• Assignment: From top to bottom, retype the data exactly, passing over any picture.
=== Supplied records ===
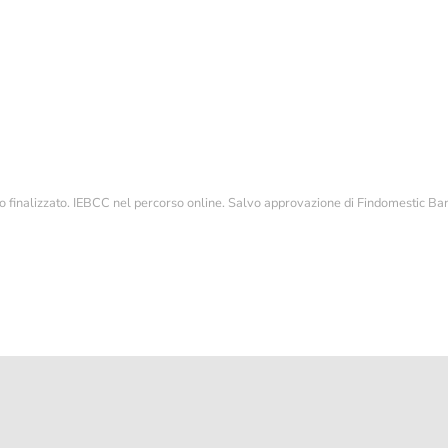
POLISHED
YEAR 2025 TOP CO
1500
126613LN
12.500,00 €
14.500,00 €
dito finalizzato. IEBCC nel percorso online. Salvo approvazione di Findomesti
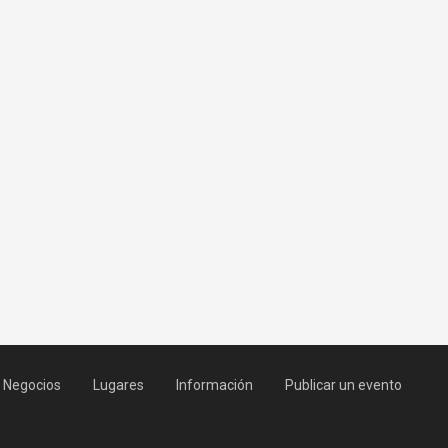
Negocios
Lugares
Información
Publicar un evento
===
• Result for this task:
POLISHED
YEAR 2025 TOP CO
1500
126613LN
12.500,00 €
14.500,00 €
dito finalizzato. IEBCC nel percorso online. Salvo approvazione di Findomesti
Negocios
Lugares
Información
Publicar un evento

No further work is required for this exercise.